My husband loves me. And I knew he would do the very best he could while giving me my shots. But he’s not at all the medical type. He was repulsed by the doctor’s suggestion that he cut the umbilical cord (‘That’s why we pay you the big bucks!’ my husband replied) and he had no interest in “observing” the baby’s birth in any way whatsoever, except to hold the child–after a thorough bath.

Having experienced various pain levels while receiving shots, I assumed that smoothly administering shots–especially shots that were “thick” enough they have to be administered in your rear end–required years of medical training and experience.

So it was with a bit of trepidation that we had a home health care nurse come out to show him how it was done for the first two weeks. After that, he’s been on his own.

To my great surprise (and even delight!), my husband does a better job administering the shots than the home health care nurse!
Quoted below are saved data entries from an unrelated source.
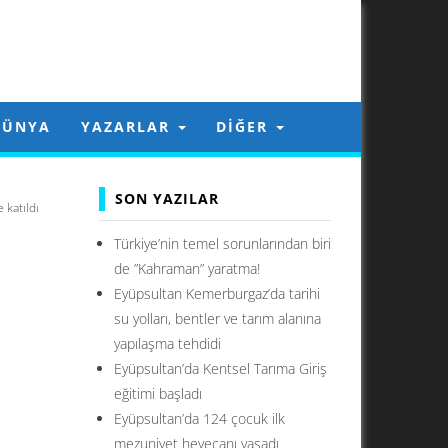
DÜNYA
YAZARLAR
DIĞER
SON YAZILAR
katıldı
Türkiye’nin temel sorunlarından biri
de ”Kahraman” yaratma!
Eyüpsultan Kemerburgaz’da tarihi
su yolları, bentler ve tarım alanına
yapılaşma tehdidi
Eyüpsultan’da Kentsel Tarıma Giriş
eğitimi başladı
Eyüpsultan’da 124 çocuk ilk
mezuniyet heyecanı yaşadı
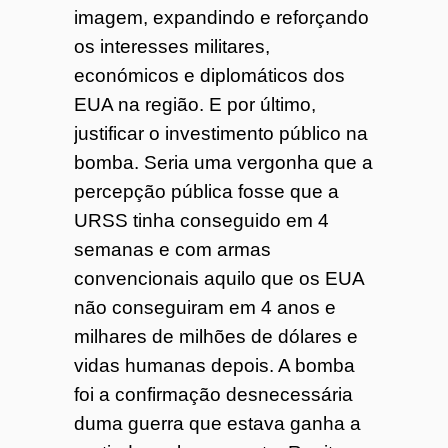
imagem, expandindo e reforçando
os interesses militares,
económicos e diplomáticos dos
EUA na região. E por último,
justificar o investimento público na
bomba. Seria uma vergonha que a
percepção pública fosse que a
URSS tinha conseguido em 4
semanas e com armas
convencionais aquilo que os EUA
não conseguiram em 4 anos e
milhares de milhões de dólares e
vidas humanas depois. A bomba
foi a confirmação desnecessária
duma guerra que estava ganha a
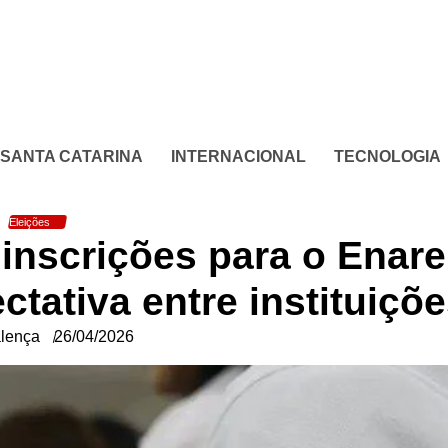
SANTA CATARINA
INTERNACIONAL
TECNOLOGIA
Eleições
 inscrições para o Enare
ctativa entre instituiçõ
lença
26/04/2026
It’s been less painful–and not even as messy.

During four months of shots, I have. . .

  • Had about three months of contractions (frequently 3-5 minutes apart especially during the night).
  • Significantly reduced my activity (grocery shopping, carrying laundry, lifting the kids, “outings”) in order to avoid bedrest.
  • Spent four days in the hospital during week 29, attempting to bring my contractions down to a reasonable level.
  • Made several trips to Labor and Delivery Triage with contractions 5 minutes apart (or less).
  • Been taking procardia (nifedipine) for about a month and a half.
  • Had a shot of terbutaline, which was a huge success in reducing contractions that were 2-3 minutes apart down to only a handful per hour.
  • Spent about a month and a half on bedrest.

With all of this contraction “activity,” I never imagined that I would still be pregnant at week 36. I never would have believed that my husband would have the chance to give me all 17 shots.
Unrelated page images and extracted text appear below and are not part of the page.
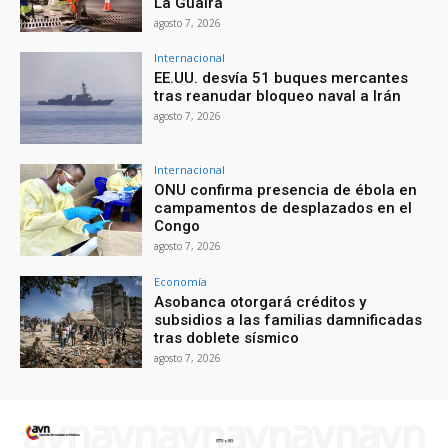
La Guaira
agosto 7, 2026
Internacional
EE.UU. desvía 51 buques mercantes
tras reanudar bloqueo naval a Irán
agosto 7, 2026
Internacional
ONU confirma presencia de ébola en
campamentos de desplazados en el
Congo
agosto 7, 2026
Economía
Asobanca otorgará créditos y
subsidios a las familias damnificadas
tras doblete sísmico
agosto 7, 2026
But here we are–17 shots later.

My last shot was earlier this week. We don’t need this stuff any more! As my 3-year-old daughter told someone today, “Mommy’s p’gesterone shots are all gone now!”

And next week, I will be 37 weeks–full-term!

It worked! It wasn’t easy, and it may have been the combination of progesterone, procardia, bedrest, terbutaline. . . but we don’t have a preemie this time around!

So my little girl will be one more success story, speaking to the effectiveness of progesterone shots in reducing premature births!